Per un'auto elettrica il brevetto prevede uno scenario ancora più curioso. Il sistema potrebbe variare separatamente la trazione su ogni ruota e persino invertire il senso di rotazione di alcune di esse. Perché? Per mantenere la rotta, far ruotare il veicolo sull'acqua e aiutarlo a tornare a riva. La domanda considera anche la possibilità di riporre gli elementi di galleggiamento nel vano della ruota di scorta e di gonfiarli con il compressore del kit di riparazione pneumatici di serie.

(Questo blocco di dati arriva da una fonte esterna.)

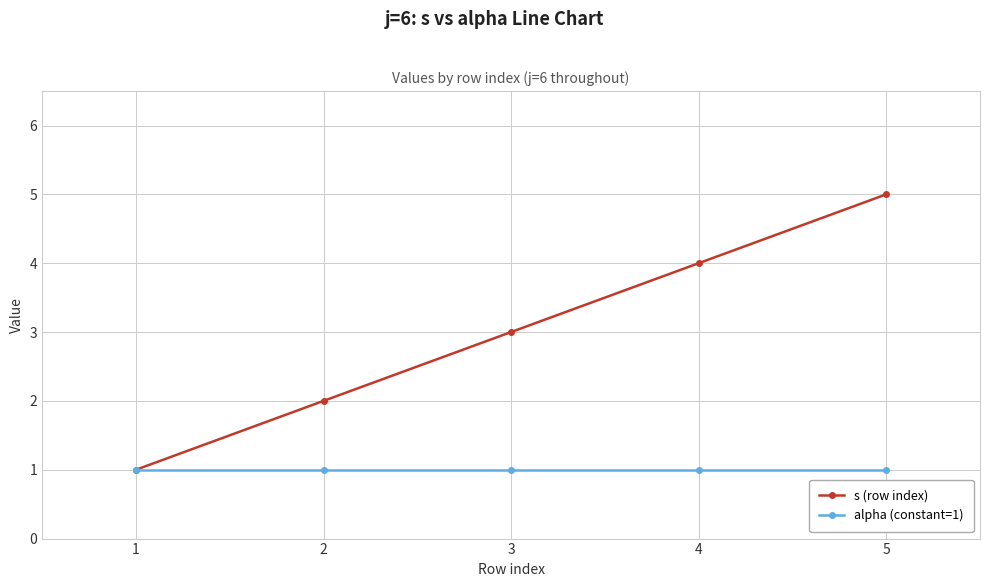

Reading left to right, what are all the values shown in this chart?

s (row index): 1	2	3	4	5
alpha (constant=1): 1	1	1	1	1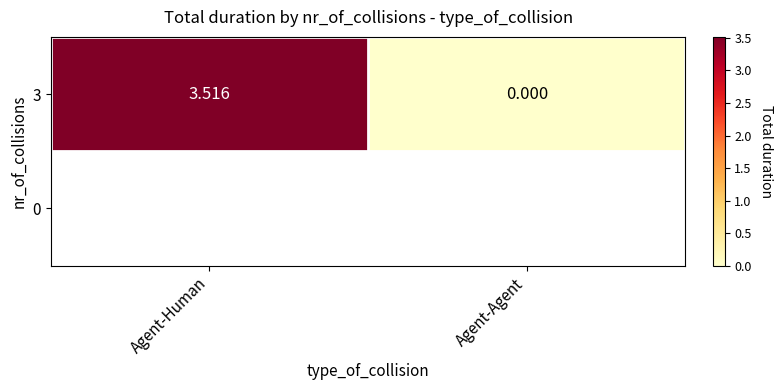

Count the values in the range 0 to 3.

1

Ed è qui che il brevetto diventa particolarmente interessante. La G 580 with EQ Technology di serie utilizza già quattro motori elettrici controllati individualmente e può distribuire la coppia tra le ruote con grande precisione. Proprio questa architettura rende possibili le spettacolari funzioni G-TURN e G-STEERING. Coincidenza? Forse. Il brevetto, però, non dice che il sistema sia destinato specificamente alla Classe G.
L'idea di una Mercedes galleggiante, comunque, non nasce oggi. Nel dicembre 2025 è stato pubblicato un altro brevetto di Mercedes-Benz Group, DE102024002781B3. Il documento descrive esplicitamente un veicolo galleggiante con un dispositivo di galleggiamento e un'illuminazione nautica separata per muoversi sull'acqua.
Il quadro diventa quindi intrigante. Prima Mercedes studia un veicolo capace di operare davvero sull'acqua. Poi arriva una soluzione per controllarne galleggiabilità, direzione e perfino il ritorno sulla riva. A questo punto non sembra più un singolo brevetto isolato, ma un vero filone tecnico.
Una Mercedes anfibia di serie resta comunque molto lontana. Un brevetto protegge un'idea tecnica, ma non promette che arriverà nei concessionari. La vera curiosità scatterà se Mercedes mostrerà un prototipo funzionante o parlerà ufficialmente di un sistema simile. Per ora non è successo né l'uno né l'altro.